Chasing dark matter with pulsar experiments

Dr. Nataliya Porayko


Pulsars are rapidly rotating, highly-magnetized neutron stars which emit electromagnetic radiation in the form of highly collimated beams, mainly observed in the radio wavelength regime. They possess a number of extraordinary properties which makes them not only immensely peculiar objects in the sky but also the laboratories for probing a wide range of astrophysical problems. Pulsars can be instrumental in solving the puzzle, which has perplexed the minds of the scientific community for almost a century – dark matter.

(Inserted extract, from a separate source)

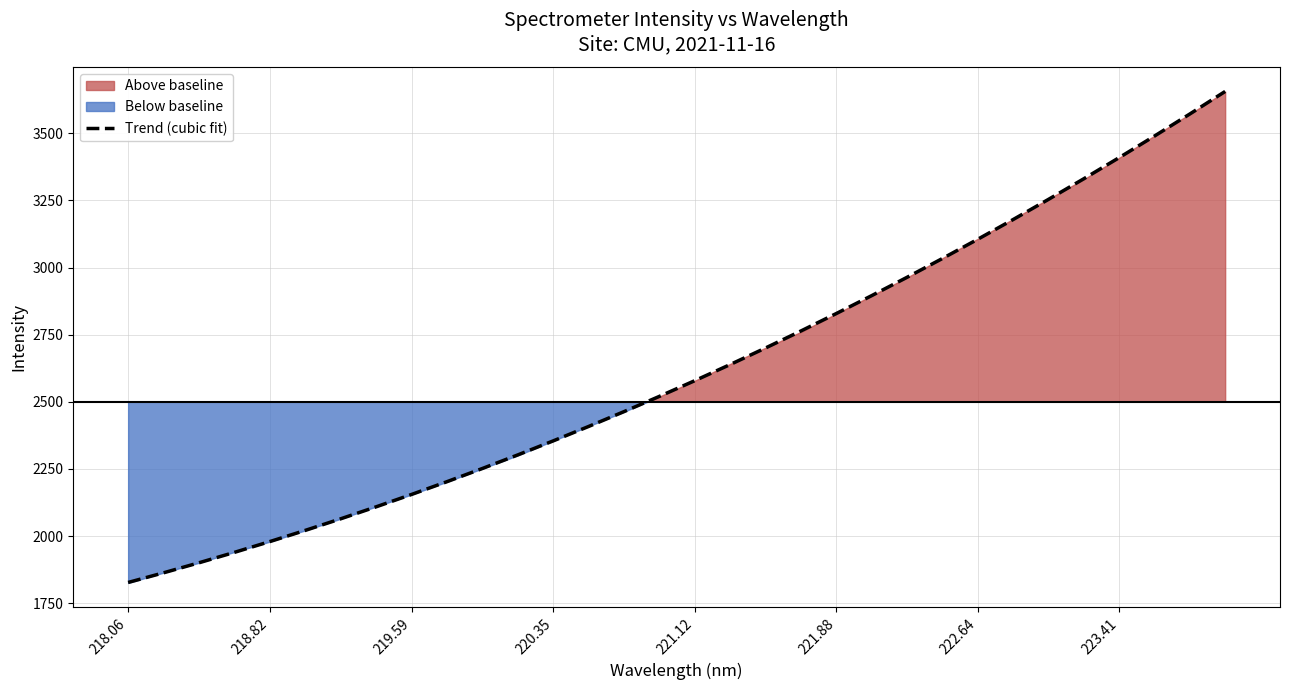

True or false: the data has more than 0 interior local peaks.

False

During this talk I will cover two viable dark matter hypotheses that can be tested with pulsar experiments: i) fuzzy dark matter formed by axion-like particles; ii) and dark matter constituted by primordial black holes (PBHs). Fuzzy dark matter consisting of bosons with extremely low masses of m ∼ 10^(−22) eV, is one of the compelling dark matter candidates, which solves some of the problems of the conventional cold dark matter hypothesis. It was shown by Khmelnitsky and Rubakov that fuzzy dark matter in the Milky Way induces oscillating gravitational potentials, leaving characteristic imprints in the time of arrivals of radio pulses from pulsars. PBHs have been considered as cold dark matter alternatives for almost fifty years, and are among the few dark matter candidates that do not invoke the existence of a new particle beyond the Standard Model. One of the viable hypotheses of PBH formation is through the collapse of primordial density perturbations in the radiation dominated stage of the Universe. It has been shown (e.g. Ananda et al. 2007) that these density perturbations can effectively generate GWs in the 2nd order of perturbation theory that can be probed by pulsar timing arrays. The traces of 2nd-order gravitational waves and fuzzy dark matter in the Galaxy are searched in the latest European Pulsar Timing Array dataset that contains the times of arrival of 25 pulsars regularly monitored for more than two decades. The results and obtained limits will be summarized in the talk. Other possible ways of constraining dark matter with pulsar experiments as well as prospects of dark matter detection with future radio astronomical facilities are discussed.